But will this mean a strategic way of increasing the pie or will it just be eating into the market share of the SABs and the Saharas (And Zee also I think you mentioned somewhere)?

It will surely increase the pie. What we are looking at is looking at increasing the number of categories on board. Getting smaller categories that might have semi-national or national presence but are using press at the moment. So, our whole effort is going to be on how we can get into the press pie. And to get people who have not advertised before onto television. Our initial growth will come from the press.

But it will also eat into your competitors' pie…?

It will have to. A part of it will have to come from there. There's no two ways about. We are not going to get a completely exclusive client base of audience. But at the end of the day, we are also looking at growing it (the pie).

So basically, small and medium enterprises (SME's) will be your focus TG.


Which are the weak babies of Star and what are the potentially strong ones? What is going to be your strategy to improve ad sales across the bouquet?

I wouldn't call anything weak. Because if you look at every genre, we are pretty much up there as a number one or a number two. Star Movies is the number one (English) movie channel.

But the competition is saying something else...

When I say number one, I am not saying there is a huge lead. But Star Movies having a bigger library and more tie-ups automatically delivers higher hits.

To continue, if you look at Star World, it doesn't have any competition.

Star Gold is one channel which we have focused a huge amount on. In the last one year Star Gold has jumped by a huge percentage. Gone are the days when we used to call Gold a classic channel. In the last 12 months Gold has had the biggest growth for us in terms of channel share, in terms of movies.

But clearly, Star Gold is not the leader in its genre, as compared to the other channels under the Star Bouquet. Any specific plans for Gold as regards the coming year?

Next year a huge amount of investments in terms of programming is going into Star Gold and Star Gold will also contribute a huge chunk to the network in terms of revenue.

"Next year Star Gold will also contribute a huge chunk to the network in terms of revenue. "

What strategies will you be implementing?

From the programming point of view, lots of key investments, from the sales point of view, positioning of movies slightly differently. The look and the feel of the channel will also change. It won't be an overnight change, but will be a gradual makeover.

Looking at a more general picture, how has the business of deal making between media agencies and channels changed in the recent past?
* * * *
■ Work instructions ■
Decide whether each statement agrees with the interview on Star's ad sales, answering yes or no and quoting the deciding words: (a) the speaker expects the first growth to come from advertisers now using the press; (b) the speaker says Star Movies has a huge lead over other English movie channels; (c) the change to Star Gold's look and feel is meant to happen overnight.

■ Information provided ■
* * * *
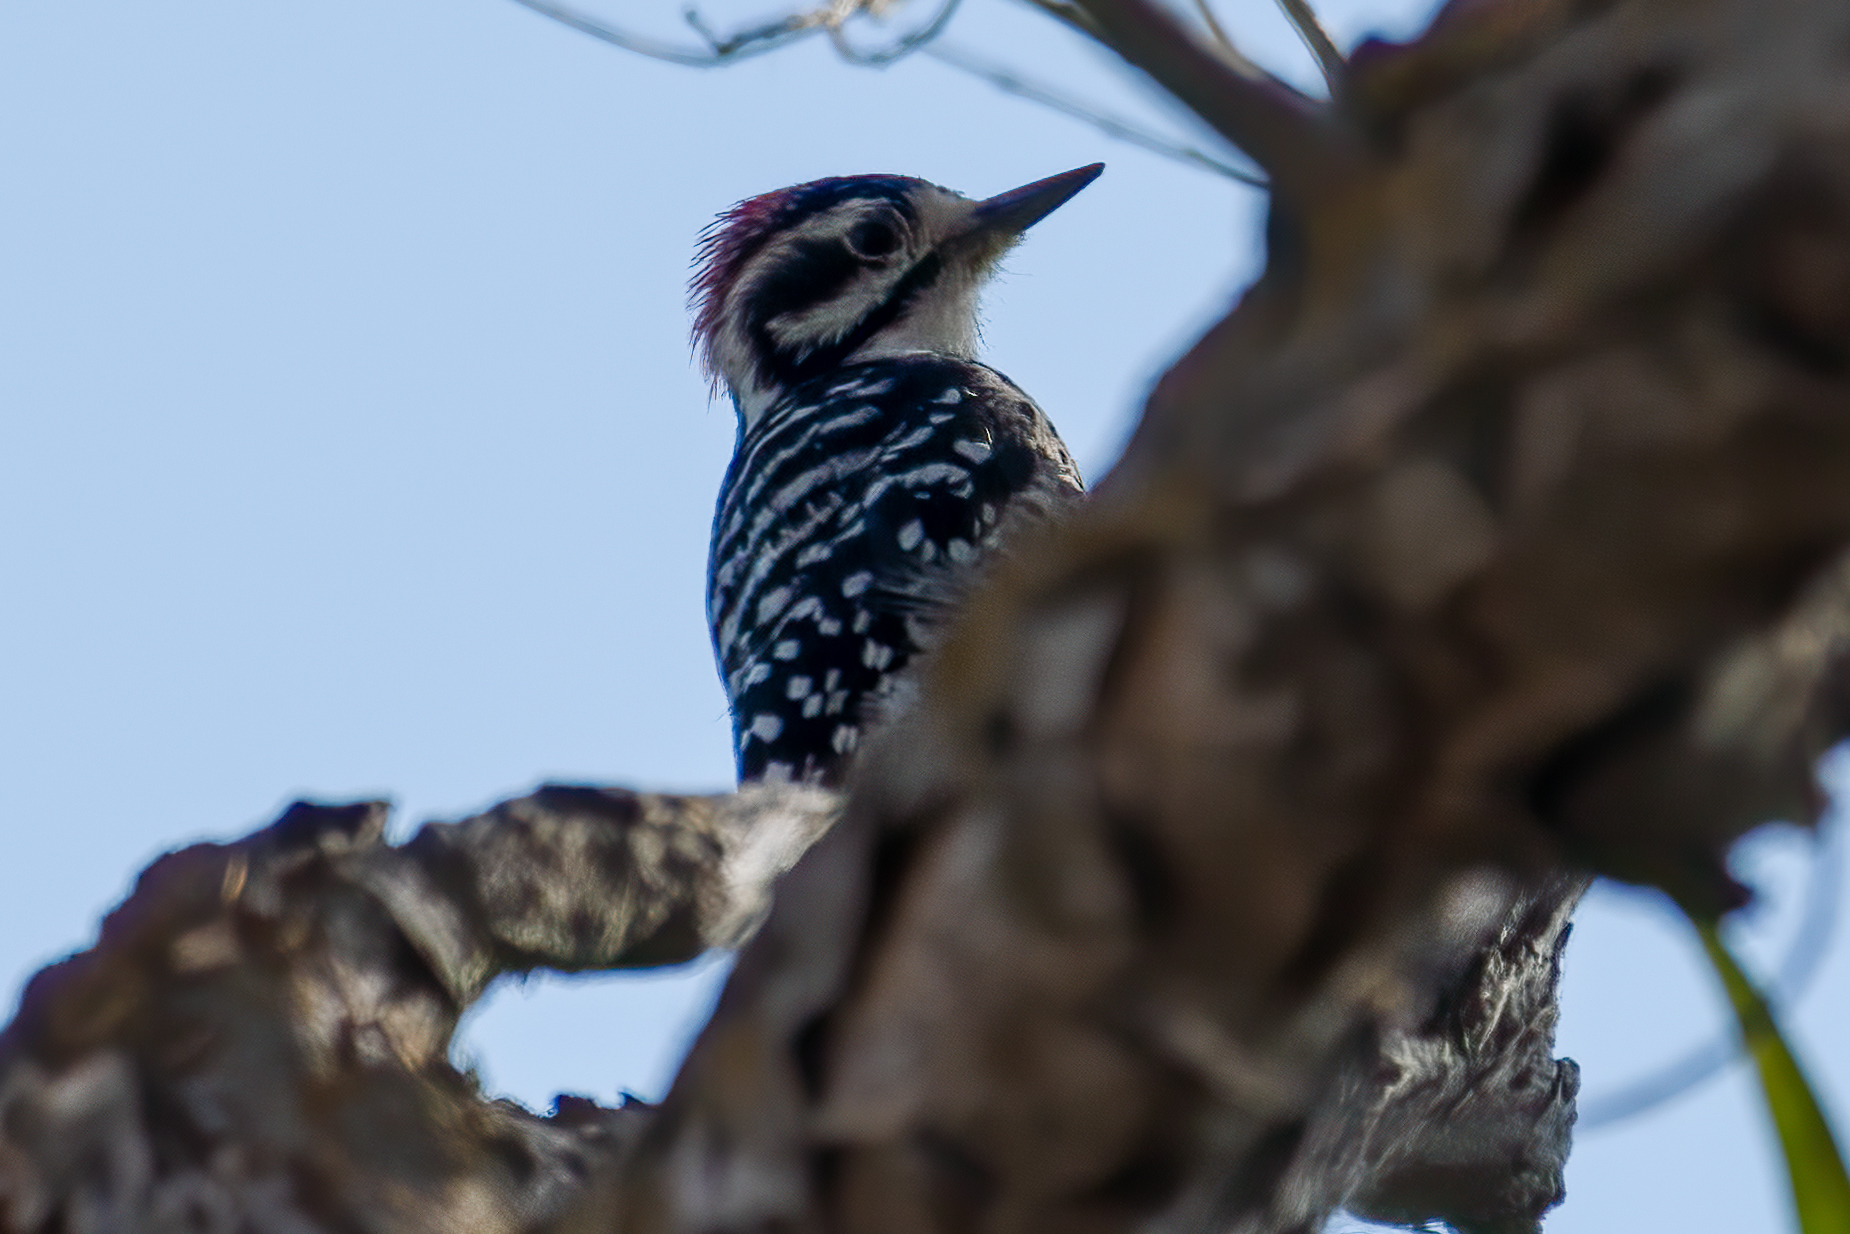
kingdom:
* * * *
■ Result of this exercise ■
(a) Yes: "Our initial growth will come from the press."
(b) No: "When I say number one, I am not saying there is a huge lead."
(c) No: "It won't be an overnight change, but will be a gradual makeover."